PROMPT:
Among the lines of the records, please find those that contain the word "shift" and copy them.
▼
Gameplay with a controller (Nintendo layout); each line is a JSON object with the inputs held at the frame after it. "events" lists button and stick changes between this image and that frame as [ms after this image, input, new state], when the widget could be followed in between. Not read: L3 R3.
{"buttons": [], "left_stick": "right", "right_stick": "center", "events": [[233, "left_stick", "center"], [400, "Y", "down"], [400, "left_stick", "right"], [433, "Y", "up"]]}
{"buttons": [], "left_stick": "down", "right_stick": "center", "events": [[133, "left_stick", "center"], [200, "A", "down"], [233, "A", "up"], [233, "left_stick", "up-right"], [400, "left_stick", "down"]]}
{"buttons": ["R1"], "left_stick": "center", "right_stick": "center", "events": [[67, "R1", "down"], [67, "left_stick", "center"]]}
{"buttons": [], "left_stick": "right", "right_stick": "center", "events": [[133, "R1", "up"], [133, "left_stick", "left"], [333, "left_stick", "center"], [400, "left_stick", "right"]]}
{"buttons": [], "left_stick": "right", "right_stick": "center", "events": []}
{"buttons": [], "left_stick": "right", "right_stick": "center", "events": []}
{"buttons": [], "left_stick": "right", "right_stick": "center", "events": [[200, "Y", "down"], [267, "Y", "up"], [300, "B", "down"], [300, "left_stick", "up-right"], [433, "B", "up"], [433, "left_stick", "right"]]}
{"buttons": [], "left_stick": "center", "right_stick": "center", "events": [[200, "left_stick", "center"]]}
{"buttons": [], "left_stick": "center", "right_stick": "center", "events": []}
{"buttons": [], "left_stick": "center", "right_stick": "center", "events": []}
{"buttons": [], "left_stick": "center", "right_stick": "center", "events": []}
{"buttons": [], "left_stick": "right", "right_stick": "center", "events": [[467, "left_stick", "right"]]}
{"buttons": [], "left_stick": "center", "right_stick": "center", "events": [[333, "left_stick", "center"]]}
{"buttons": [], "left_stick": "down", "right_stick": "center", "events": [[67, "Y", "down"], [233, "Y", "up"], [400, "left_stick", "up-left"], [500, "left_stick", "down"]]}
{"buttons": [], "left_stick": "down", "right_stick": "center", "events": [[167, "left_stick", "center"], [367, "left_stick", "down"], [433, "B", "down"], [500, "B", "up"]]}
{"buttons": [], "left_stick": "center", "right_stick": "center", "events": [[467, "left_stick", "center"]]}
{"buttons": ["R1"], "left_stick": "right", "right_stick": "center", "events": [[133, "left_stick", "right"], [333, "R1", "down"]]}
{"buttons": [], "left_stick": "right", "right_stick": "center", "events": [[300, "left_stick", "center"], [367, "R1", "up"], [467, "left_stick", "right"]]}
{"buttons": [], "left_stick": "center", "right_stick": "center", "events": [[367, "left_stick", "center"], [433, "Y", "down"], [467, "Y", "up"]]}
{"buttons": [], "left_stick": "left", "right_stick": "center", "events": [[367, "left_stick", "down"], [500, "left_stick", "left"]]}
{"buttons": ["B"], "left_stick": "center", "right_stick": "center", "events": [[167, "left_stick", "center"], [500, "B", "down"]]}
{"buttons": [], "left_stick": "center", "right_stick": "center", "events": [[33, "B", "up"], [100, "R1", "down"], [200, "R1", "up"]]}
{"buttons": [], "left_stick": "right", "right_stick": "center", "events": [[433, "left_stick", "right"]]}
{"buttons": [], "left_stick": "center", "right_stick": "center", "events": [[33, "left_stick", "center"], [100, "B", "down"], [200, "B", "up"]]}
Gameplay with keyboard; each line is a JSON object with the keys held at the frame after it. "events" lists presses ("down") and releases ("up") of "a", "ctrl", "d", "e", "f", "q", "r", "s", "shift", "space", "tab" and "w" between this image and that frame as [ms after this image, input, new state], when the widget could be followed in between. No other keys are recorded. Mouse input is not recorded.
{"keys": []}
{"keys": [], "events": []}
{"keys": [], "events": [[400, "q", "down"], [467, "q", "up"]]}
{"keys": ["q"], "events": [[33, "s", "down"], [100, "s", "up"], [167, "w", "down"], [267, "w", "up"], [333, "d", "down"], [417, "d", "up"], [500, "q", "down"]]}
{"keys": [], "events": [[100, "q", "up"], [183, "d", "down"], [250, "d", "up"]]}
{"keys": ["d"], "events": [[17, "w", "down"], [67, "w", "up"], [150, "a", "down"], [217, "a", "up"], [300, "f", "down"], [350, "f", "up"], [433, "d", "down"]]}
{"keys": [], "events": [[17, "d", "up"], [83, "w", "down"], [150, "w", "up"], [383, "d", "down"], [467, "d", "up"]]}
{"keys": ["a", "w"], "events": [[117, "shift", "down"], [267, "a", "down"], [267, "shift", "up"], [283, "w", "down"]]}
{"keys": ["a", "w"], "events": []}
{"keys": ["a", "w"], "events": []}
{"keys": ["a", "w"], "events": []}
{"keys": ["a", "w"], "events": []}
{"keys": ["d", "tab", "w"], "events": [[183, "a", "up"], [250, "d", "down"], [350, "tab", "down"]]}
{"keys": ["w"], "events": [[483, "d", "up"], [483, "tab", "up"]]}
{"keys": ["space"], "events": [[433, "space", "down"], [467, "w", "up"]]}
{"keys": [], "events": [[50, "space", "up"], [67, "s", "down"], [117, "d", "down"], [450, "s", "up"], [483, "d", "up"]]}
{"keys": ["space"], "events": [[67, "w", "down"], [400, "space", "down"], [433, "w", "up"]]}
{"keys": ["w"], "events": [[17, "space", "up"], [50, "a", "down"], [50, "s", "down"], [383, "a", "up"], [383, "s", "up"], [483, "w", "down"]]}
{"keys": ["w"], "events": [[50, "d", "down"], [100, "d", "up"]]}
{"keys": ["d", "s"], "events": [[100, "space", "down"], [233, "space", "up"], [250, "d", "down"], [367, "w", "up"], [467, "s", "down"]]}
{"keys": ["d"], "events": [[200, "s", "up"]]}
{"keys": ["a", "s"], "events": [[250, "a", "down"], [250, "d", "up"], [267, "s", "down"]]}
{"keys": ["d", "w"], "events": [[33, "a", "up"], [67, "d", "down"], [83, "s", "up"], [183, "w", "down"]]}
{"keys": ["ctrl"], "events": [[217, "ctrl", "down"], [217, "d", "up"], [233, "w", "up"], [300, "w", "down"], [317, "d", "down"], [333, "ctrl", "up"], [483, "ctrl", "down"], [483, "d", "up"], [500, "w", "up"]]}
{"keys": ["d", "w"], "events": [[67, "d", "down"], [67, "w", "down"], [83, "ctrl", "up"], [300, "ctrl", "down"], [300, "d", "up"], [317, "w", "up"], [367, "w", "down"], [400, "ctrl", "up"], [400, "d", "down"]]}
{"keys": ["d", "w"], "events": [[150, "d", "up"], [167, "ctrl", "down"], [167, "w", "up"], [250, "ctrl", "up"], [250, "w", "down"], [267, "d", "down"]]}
▲
ANSWER FOR THE TASK:
Gameplay with keyboard; each line is a JSON object with the keys held at the frame after it. "events" lists presses ("down") and releases ("up") of "a", "ctrl", "d", "e", "f", "q", "r", "s", "shift", "space", "tab" and "w" between this image and that frame as [ms after this image, input, new state], when the widget could be followed in between. No other keys are recorded. Mouse input is not recorded.
{"keys": ["a", "w"], "events": [[117, "shift", "down"], [267, "a", "down"], [267, "shift", "up"], [283, "w", "down"]]}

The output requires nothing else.